Timezone clock Vue component and Flask server
Flask server setup and launch
After downloading this repo, navigate to /server
directory to install python dependencies. Run the following commands
to create a virtual env (assuming you have virtualenv
and pip
installed on your system):
virtualenv venv
source venv/bin/activate
pip install -r requirements.txt
To run the dev server, launch Flask as such:
FLASK_APP=server.py FLASK_DEBUG=1 flask run
Server should now be running at localhost:5000
. If you configure Flask to run on a different host/port, make sure to
update the client config file accordingly (see below).

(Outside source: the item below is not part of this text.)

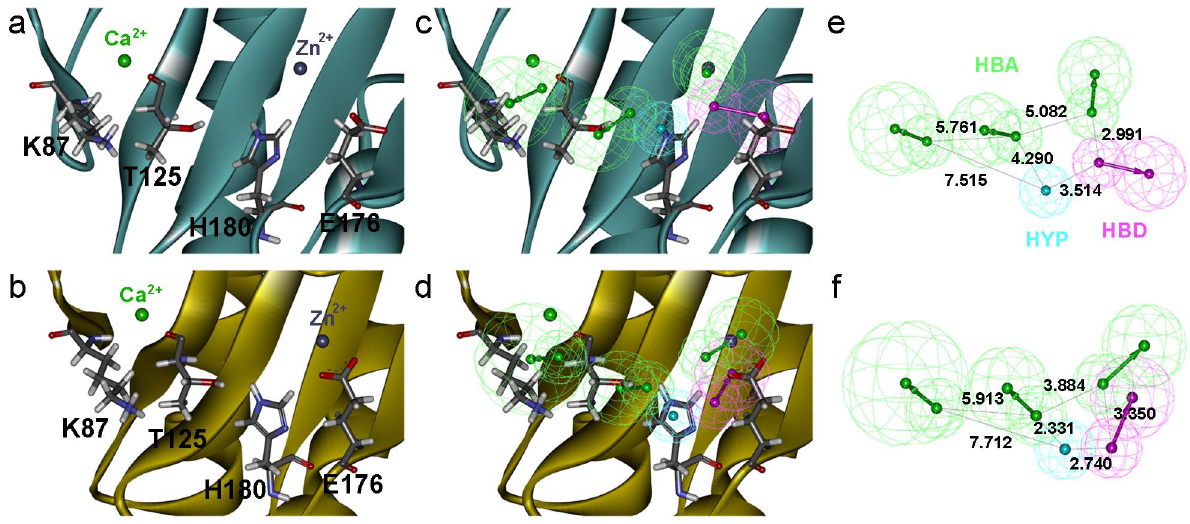
Figure 4. Design of structure-based pharmacophore models. The metal ions and key residues of the representative Shh structure of (a) the Shh-PL2 (slashdot green) and (b) the Shh-robotnikinin (gold). The zinc and calcium ions are marked by blue-gray and green spheres, and the key residues are represented by stick model. Chemical features are color coded as follows: HBA, green; HBD, magenta; HYP, cyan. Selected chemical features based on the representative Shh structure generated from (c) the Shh-PL2 and (d) Shh-robotnikinin. Completed pharmacophore models of (e) the Shh-PL2 and (f) Shh-robotnikinin.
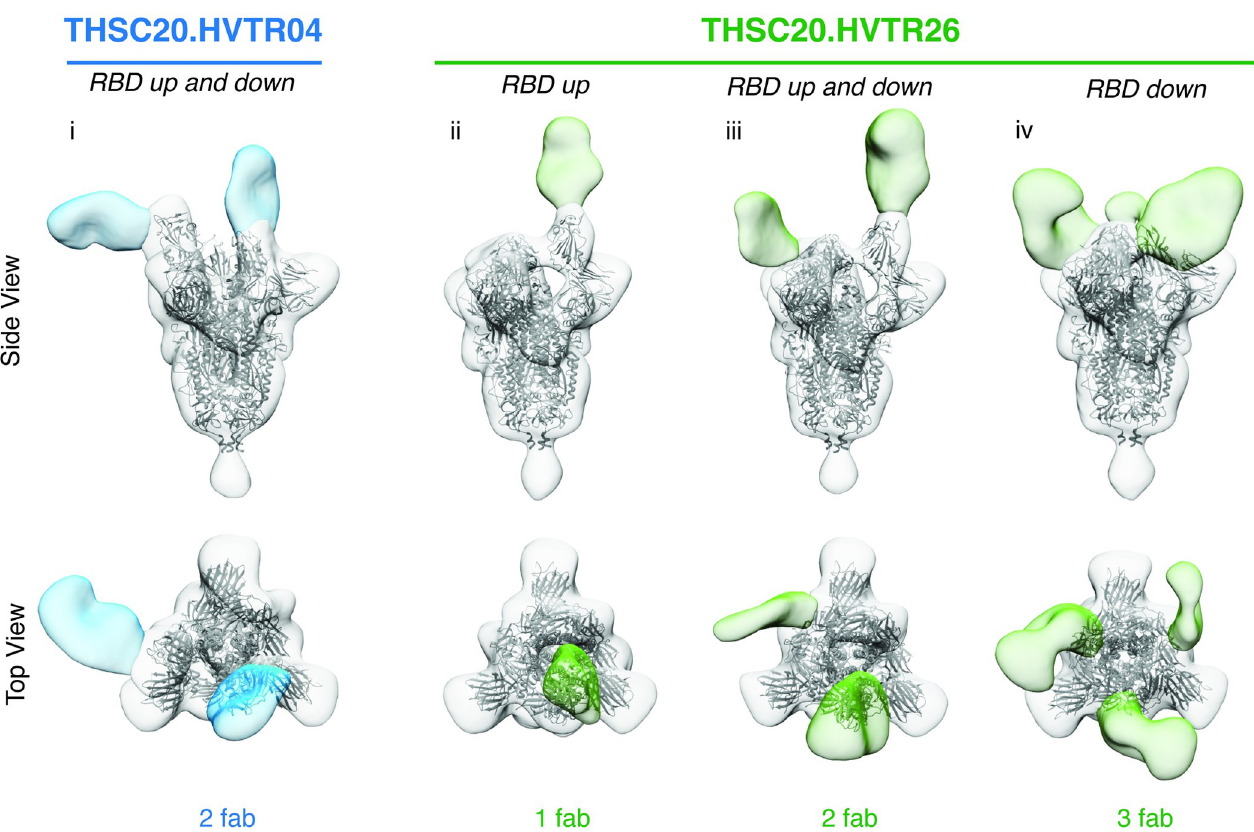
Fig 6. Negative stain EM analysis of mAbs complexed with SARS-CoV-2 spike protein. Negative stain EM analysis of mAbs THSC20.HVTR04 (blue) and THSC20.HVTR26 (green) complexed with SARS-CoV-2 6P Mut7 spike protein. PDB 6VYB (one RBD-up) was fit into maps i-iii, and PDB 6VXX (three RBD’s down) was fit into map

Vue client setup and launch
On a different terminal, navigate into the /client
directory. A basic Vue project is already setup. Assuming npm
is
installed on your system, you may run npm install
to fetch all needed packages.
Once that's done, launch the server by running npm run serve
. You can open the client on your browser by navigating
to localhost:8080
.
Note: The client will access the Flask API via the url located in
/client/config/index.js
. So make sure to update this file if you launch Flask on a different host/port.
Rationale
I've included two endpoints on server/server.py
. First one (/zones
) serves a list of available timezones as
outputted by pytz.common_timezones
. Second endpoint (/time-at/<path:zone>
) expects a single parameter, which
should be an element of the previous list (otherwise a 404
is returned). Note I take advantage of the fact that
common_timezones
have a path-like syntax (e.g. America/Argentina/Buenos_Aires
) by using the path:
prefix on the
decorator.
A basic Vue project was set up with vue-cli. The important part is the ZonePicker
component located in
/client/src/components/ZonePicker.vue
. After mount, the component fetches a list of timezones, and populates a
select
element with the returned zones. After the user selects a timezone, the Get time
button becomes enabled and
we can fetch the current time at that zone.
Form inputs are also disabled while fetching the zones list (right after mount) and while waiting for a requested time
(after clicking the button) so that only one request can be done at a time. We can uncomment the time.sleep()
statements on the endpoint methods to simulate slow connection speeds, making this effect more noticeable.